How can you tell if your mathematical model is good enough? In a new study, researchers from Uppsala University implemented a Turing test in the form of an online game (with over 1700 players) to assess how good their models were at reproducing collective motion of real fish schools. The results are published in Biology Letters.
Mathematical models allow us to understand how patterns and processes in the real world are generated and how complex behaviour, such as the collective movement of animal groups, can be produced from simple individual level rules. Fitting models based on the large scale properties of the data is one way to choose between different models, but can we be satisfied with our model when this has been achieved? How can we apply other methods to see how good our model fit is?
James Herbert-Read, researcher at the Department of Mathematics at Uppsala University, and his colleagues highlight and propose a solution to this problem by implementing a Turing test to assess how good their models were at reproducing collective motion.
They designed an online game where members of the public (over 1700 players online) and a small group of experts were asked to differentiate between the collective movements of real fish schools and those simulated by a model.

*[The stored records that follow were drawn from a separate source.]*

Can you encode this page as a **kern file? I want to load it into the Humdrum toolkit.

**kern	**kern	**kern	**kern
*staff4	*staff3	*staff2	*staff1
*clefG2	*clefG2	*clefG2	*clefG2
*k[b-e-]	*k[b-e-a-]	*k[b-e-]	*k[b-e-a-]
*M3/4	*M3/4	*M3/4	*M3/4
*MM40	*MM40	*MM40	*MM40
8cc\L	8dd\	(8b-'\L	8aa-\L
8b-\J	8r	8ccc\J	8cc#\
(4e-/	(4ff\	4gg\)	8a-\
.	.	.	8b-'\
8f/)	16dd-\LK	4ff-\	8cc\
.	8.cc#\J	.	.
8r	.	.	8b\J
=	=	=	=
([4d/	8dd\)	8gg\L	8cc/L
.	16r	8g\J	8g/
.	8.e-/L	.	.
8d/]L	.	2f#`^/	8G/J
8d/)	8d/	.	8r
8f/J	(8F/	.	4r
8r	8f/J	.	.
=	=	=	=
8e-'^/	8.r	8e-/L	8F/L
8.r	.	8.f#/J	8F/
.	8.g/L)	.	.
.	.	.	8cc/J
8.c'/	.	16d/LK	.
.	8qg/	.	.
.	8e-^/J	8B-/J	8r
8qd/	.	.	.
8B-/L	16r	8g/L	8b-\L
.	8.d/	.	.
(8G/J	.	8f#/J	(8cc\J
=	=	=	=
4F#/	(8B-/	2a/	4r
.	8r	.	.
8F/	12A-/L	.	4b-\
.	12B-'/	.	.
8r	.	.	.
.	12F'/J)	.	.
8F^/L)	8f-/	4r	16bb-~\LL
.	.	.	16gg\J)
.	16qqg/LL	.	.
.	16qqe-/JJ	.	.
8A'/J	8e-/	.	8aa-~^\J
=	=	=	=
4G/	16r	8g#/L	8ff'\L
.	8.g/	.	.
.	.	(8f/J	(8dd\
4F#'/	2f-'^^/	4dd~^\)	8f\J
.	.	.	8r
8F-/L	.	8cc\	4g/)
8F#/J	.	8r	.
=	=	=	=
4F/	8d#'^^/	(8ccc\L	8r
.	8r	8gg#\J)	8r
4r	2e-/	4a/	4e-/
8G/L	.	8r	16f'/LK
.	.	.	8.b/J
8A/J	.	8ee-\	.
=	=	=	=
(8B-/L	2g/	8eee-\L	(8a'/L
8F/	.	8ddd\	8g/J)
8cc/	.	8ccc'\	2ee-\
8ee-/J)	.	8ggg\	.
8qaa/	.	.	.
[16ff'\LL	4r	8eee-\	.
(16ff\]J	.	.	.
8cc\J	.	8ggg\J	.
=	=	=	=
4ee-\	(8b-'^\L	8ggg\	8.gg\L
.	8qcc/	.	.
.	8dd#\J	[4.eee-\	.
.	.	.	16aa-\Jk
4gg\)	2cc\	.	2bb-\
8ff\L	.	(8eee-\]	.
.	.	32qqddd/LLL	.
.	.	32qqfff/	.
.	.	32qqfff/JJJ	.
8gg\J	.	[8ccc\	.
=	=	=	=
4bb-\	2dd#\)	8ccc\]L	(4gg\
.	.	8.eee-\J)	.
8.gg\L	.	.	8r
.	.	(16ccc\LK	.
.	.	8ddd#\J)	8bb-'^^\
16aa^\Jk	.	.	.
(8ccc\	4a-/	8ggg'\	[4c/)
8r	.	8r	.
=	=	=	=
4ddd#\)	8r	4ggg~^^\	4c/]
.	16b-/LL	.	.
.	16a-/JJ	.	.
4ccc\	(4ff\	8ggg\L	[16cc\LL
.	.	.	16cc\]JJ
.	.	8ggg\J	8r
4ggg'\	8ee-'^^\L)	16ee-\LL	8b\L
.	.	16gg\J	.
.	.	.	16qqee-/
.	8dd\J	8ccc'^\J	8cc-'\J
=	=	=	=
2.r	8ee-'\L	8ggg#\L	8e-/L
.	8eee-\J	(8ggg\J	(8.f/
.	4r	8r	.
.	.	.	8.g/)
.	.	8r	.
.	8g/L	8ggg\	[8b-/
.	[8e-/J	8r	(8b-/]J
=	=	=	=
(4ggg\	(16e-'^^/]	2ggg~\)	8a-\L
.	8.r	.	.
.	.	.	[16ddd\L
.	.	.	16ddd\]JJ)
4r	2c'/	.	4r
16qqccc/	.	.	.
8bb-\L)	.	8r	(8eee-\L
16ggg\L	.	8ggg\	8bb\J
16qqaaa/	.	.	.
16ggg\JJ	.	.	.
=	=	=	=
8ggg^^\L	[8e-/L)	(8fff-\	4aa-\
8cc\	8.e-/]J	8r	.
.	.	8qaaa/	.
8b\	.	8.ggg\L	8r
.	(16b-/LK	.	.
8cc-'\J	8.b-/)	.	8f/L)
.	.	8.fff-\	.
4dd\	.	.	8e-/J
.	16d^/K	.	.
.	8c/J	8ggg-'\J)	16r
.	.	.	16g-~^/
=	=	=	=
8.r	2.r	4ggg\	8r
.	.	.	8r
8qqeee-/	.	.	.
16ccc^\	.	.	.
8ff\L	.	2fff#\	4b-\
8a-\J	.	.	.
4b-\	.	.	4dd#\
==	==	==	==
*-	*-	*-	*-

‘By putting the game online, and though crowd sourcing this problem, the public have not only become engaged in science, they have also helped our research,’ says James Herbert-Read.
Even though the statistical properties of the model matched those of the real data, both experts and members of the public could differentiate between simulated and real fish. The researchers asked the online players that answered all six questions correctly to give feedback on how they differentiated between the real schools and the simulated ones.
‘These players commonly suggested that the spatial organization of the groups and smoothness of the trajectories appeared different between the simulated and real schools. These are aspects of the model we can try to improve in the future’, says James Herbert-Read.
‘Our results highlight that we can use ourselves as Mechanical Turks through ‘citizen science’ to improve and refine model fitting’.